In a moment of desperation, inspiration rose up like a phoenix. Isn't that always the case?


As I do on a regular basis, I hit google. What in the world did I do before Google???


Rooster went into pot with a quart of water, a pinch of salt and a bunch of garlic cloves. I sealed the top, put it onto my ancient electric stovetop and waited for the steam to rise from the little thingymajig on top. When it did, I put the little pressure cap on and watched the pressure gauge. It stayed at 15 lbs pressure for 15 minutes. I prepared the rest of our dinner, helped with homework and probably poured myself a glass of wine.


Skeptical.


Perhaps a bit cynical, but deep, deep down, hope was telling me that this just might work.


We have eaten a bunch of roosters over the last few years. And a whole lot more Cornish Cross Broilers. The broilers are succulent. Tender. Juicy. The roosters are stringy. Tough. Even after hours in a pot of water on the stovetop. They make good broth. Their meat is dark.


Well. After the pressure gauge dropped down to zero, I opened up the contraption, wondering if we were going to have chicken for supper or not. Grabbed a fork. Reached in to the steaming, garlicky pot. Drooling.


Eureka!!!!


The most tender, succulent chicken I had tasted in ages. Juicy. Flavorful. TENDER. In fifteen minutes cooking time, probably thirty minutes total.


We shredded the meat, making some kind of green enchilada casserole, minus the tortillas. Maggie and I snacked away, and I couldn't help but exclaim over the miracle of the pressure cooker. We ate our supper that evening and I was amazed.


I looked on the blog and found a post written July 28, 2009, describing the day that rooster was harvested. It was a day that started out with Arlene and doughnuts and Ingrid and Sean and Serge and tarps for shade and ice and James and Patrick and the other kids chasing chickens and Stewart bringing us lunch and her and the other Maggie bagging the clean wholesome meat up in our kitchen with the Seal a Meal Serge bought her for Christmas the year before.


All of that. And here we are, in Alpine, Texas, eating that day, reveling in the pressure cooker given to us by the Geigers because I messed up the old one.

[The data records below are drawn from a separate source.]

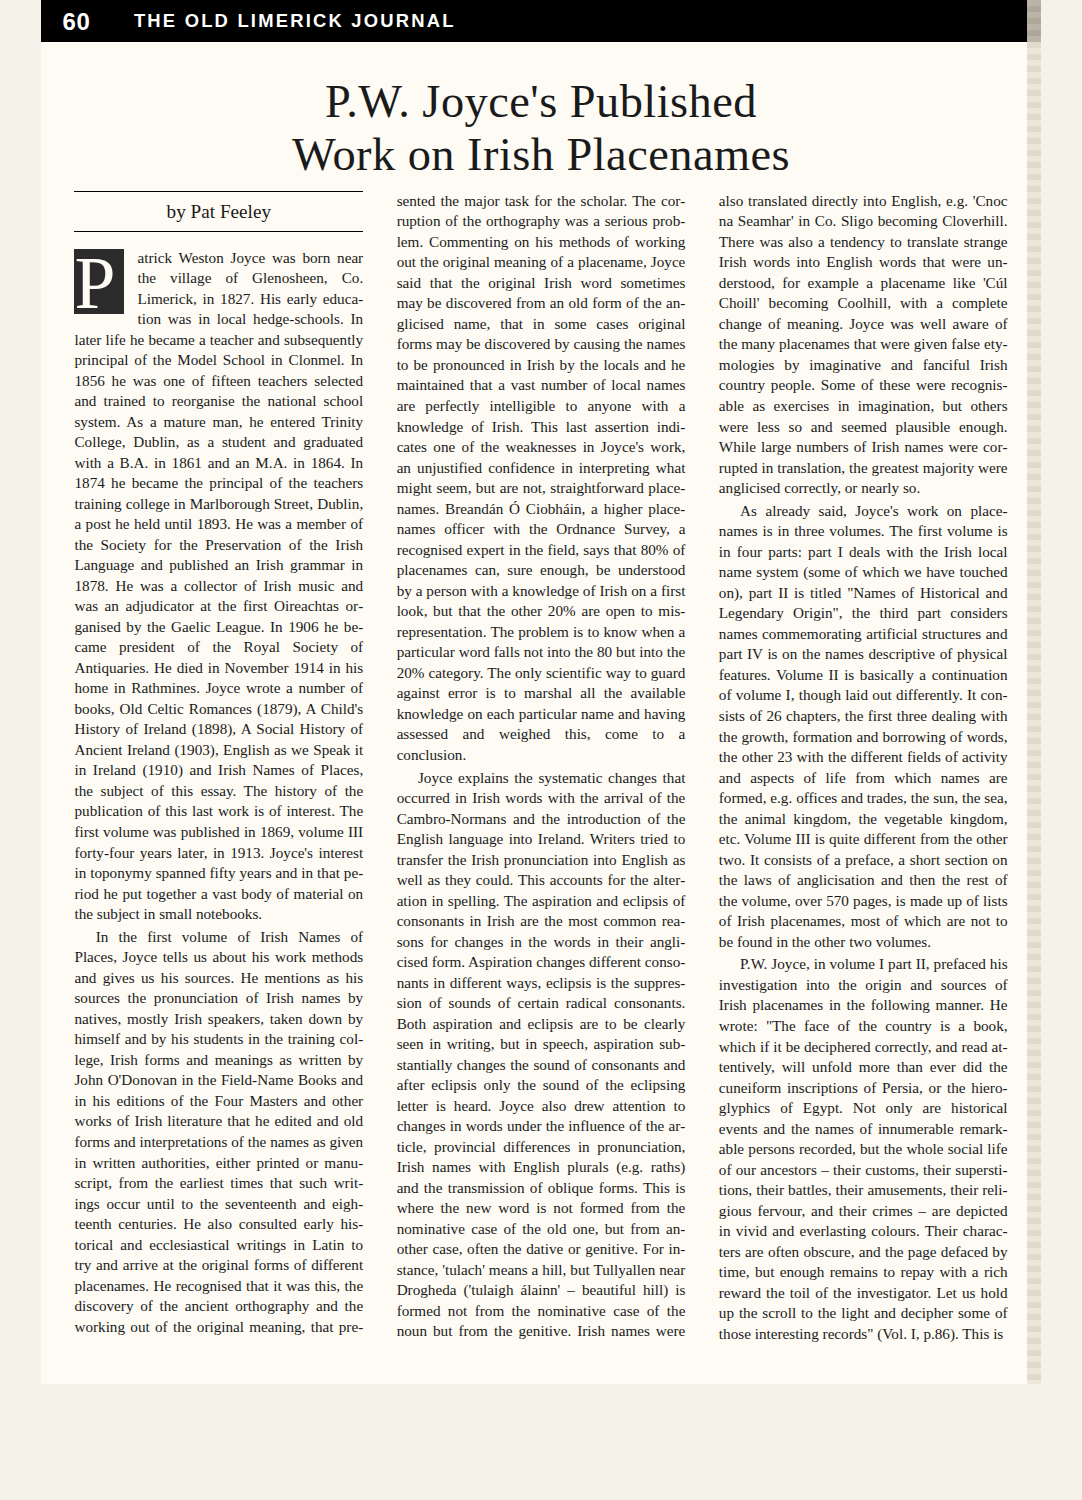60
THE OLD LIMERICK JOURNAL
P.W. Joyce's Published
Work on Irish Placenames
by Pat Feeley
Patrick Weston Joyce was born near the village of Glenosheen, Co. Limerick, in 1827. His early education was in local hedge-schools. In later life he became a teacher and subsequently principal of the Model School in Clonmel. In 1856 he was one of fifteen teachers selected and trained to reorganise the national school system. As a mature man, he entered Trinity College, Dublin, as a student and graduated with a B.A. in 1861 and an M.A. in 1864. In 1874 he became the principal of the teachers training college in Marlborough Street, Dublin, a post he held until 1893. He was a member of the Society for the Preservation of the Irish Language and published an Irish grammar in 1878. He was a collector of Irish music and was an adjudicator at the first Oireachtas organised by the Gaelic League. In 1906 he became president of the Royal Society of Antiquaries. He died in November 1914 in his home in Rathmines. Joyce wrote a number of books, Old Celtic Romances (1879), A Child's History of Ireland (1898), A Social History of Ancient Ireland (1903), English as we Speak it in Ireland (1910) and Irish Names of Places, the subject of this essay. The history of the publication of this last work is of interest. The first volume was published in 1869, volume III forty-four years later, in 1913. Joyce's interest in toponymy spanned fifty years and in that period he put together a vast body of material on the subject in small notebooks.
In the first volume of Irish Names of Places, Joyce tells us about his work methods and gives us his sources. He mentions as his sources the pronunciation of Irish names by natives, mostly Irish speakers, taken down by himself and by his students in the training college, Irish forms and meanings as written by John O'Donovan in the Field-Name Books and in his editions of the Four Masters and other works of Irish literature that he edited and old forms and interpretations of the names as given in written authorities, either printed or manuscript, from the earliest times that such writings occur until to the seventeenth and eighteenth centuries. He also consulted early historical and ecclesiastical writings in Latin to try and arrive at the original forms of different placenames. He recognised that it was this, the discovery of the ancient orthography and the working out of the original meaning, that presented the major task for the scholar. The corruption of the orthography was a serious problem. Commenting on his methods of working out the original meaning of a placename, Joyce said that the original Irish word sometimes may be discovered from an old form of the anglicised name, that in some cases original forms may be discovered by causing the names to be pronounced in Irish by the locals and he maintained that a vast number of local names are perfectly intelligible to anyone with a knowledge of Irish. This last assertion indicates one of the weaknesses in Joyce's work, an unjustified confidence in interpreting what might seem, but are not, straightforward placenames. Breandán Ó Ciobháin, a higher placenames officer with the Ordnance Survey, a recognised expert in the field, says that 80% of placenames can, sure enough, be understood by a person with a knowledge of Irish on a first look, but that the other 20% are open to misrepresentation. The problem is to know when a particular word falls not into the 80 but into the 20% category. The only scientific way to guard against error is to marshal all the available knowledge on each particular name and having assessed and weighed this, come to a conclusion.
Joyce explains the systematic changes that occurred in Irish words with the arrival of the Cambro-Normans and the introduction of the English language into Ireland. Writers tried to transfer the Irish pronunciation into English as well as they could. This accounts for the alteration in spelling. The aspiration and eclipsis of consonants in Irish are the most common reasons for changes in the words in their anglicised form. Aspiration changes different consonants in different ways, eclipsis is the suppression of sounds of certain radical consonants. Both aspiration and eclipsis are to be clearly seen in writing, but in speech, aspiration substantially changes the sound of consonants and after eclipsis only the sound of the eclipsing letter is heard. Joyce also drew attention to changes in words under the influence of the article, provincial differences in pronunciation, Irish names with English plurals (e.g. raths) and the transmission of oblique forms. This is where the new word is not formed from the nominative case of the old one, but from another case, often the dative or genitive. For instance, 'tulach' means a hill, but Tullyallen near Drogheda ('tulaigh álainn' – beautiful hill) is formed not from the nominative case of the noun but from the genitive. Irish names were also translated directly into English, e.g. 'Cnoc na Seamhar' in Co. Sligo becoming Cloverhill. There was also a tendency to translate strange Irish words into English words that were understood, for example a placename like 'Cúl Choill' becoming Coolhill, with a complete change of meaning. Joyce was well aware of the many placenames that were given false etymologies by imaginative and fanciful Irish country people. Some of these were recognisable as exercises in imagination, but others were less so and seemed plausible enough. While large numbers of Irish names were corrupted in translation, the greatest majority were anglicised correctly, or nearly so.
As already said, Joyce's work on placenames is in three volumes. The first volume is in four parts: part I deals with the Irish local name system (some of which we have touched on), part II is titled "Names of Historical and Legendary Origin", the third part considers names commemorating artificial structures and part IV is on the names descriptive of physical features. Volume II is basically a continuation of volume I, though laid out differently. It consists of 26 chapters, the first three dealing with the growth, formation and borrowing of words, the other 23 with the different fields of activity and aspects of life from which names are formed, e.g. offices and trades, the sun, the sea, the animal kingdom, the vegetable kingdom, etc. Volume III is quite different from the other two. It consists of a preface, a short section on the laws of anglicisation and then the rest of the volume, over 570 pages, is made up of lists of Irish placenames, most of which are not to be found in the other two volumes.
P.W. Joyce, in volume I part II, prefaced his investigation into the origin and sources of Irish placenames in the following manner. He wrote: "The face of the country is a book, which if it be deciphered correctly, and read attentively, will unfold more than ever did the cuneiform inscriptions of Persia, or the hieroglyphics of Egypt. Not only are historical events and the names of innumerable remarkable persons recorded, but the whole social life of our ancestors – their customs, their superstitions, their battles, their amusements, their religious fervour, and their crimes – are depicted in vivid and everlasting colours. Their characters are often obscure, and the page defaced by time, but enough remains to repay with a rich reward the toil of the investigator. Let us hold up the scroll to the light and decipher some of those interesting records" (Vol. I, p.86). This is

I don't know about you, but something about that meal made me feel so deeply, profoundly grateful, I can't even tell you. Made me know that even though we don't get to be a part of daily life with our dear ones, those ones who have shared EVERY aspect of life and death with us, they are with us. So very with us.


And now part of that contingent will be arriving by airplane late tomorrow night and we won't butcher a single chicken or light a bonfire or shovel manure. But maybe we will share a rooster. Cooked in the pressure cooker. And we will laugh and remember.


And I will thank God.

6 comments:

Beth said...

I think I'm going to have to get me a pressure cooker. I bought a hot-bath canner a couple of years ago thinking it would be sufficient, but it does have its limitations. And it sure won't cook a half-frozen rooster in thirty minutes! :-)

Greener Pastures--A City Girl Goes Country said...

That's how I felt today when I figured out how to put a hook in the wall because I wanted to hang up a shade and Kurt wasn't home. Eureka!

Anonymous said...

I remember that Rooster! What a cocky boy running around eating the skin off of our achilles'. But when Patrick finally jumped him in the corner and I held him down the walk to barn--oh boy did he cry. Lonesome cries. I am glad he provided some good food.

Anonymous said...

Oh, that was me, Sean. Looking forward seeing you soon!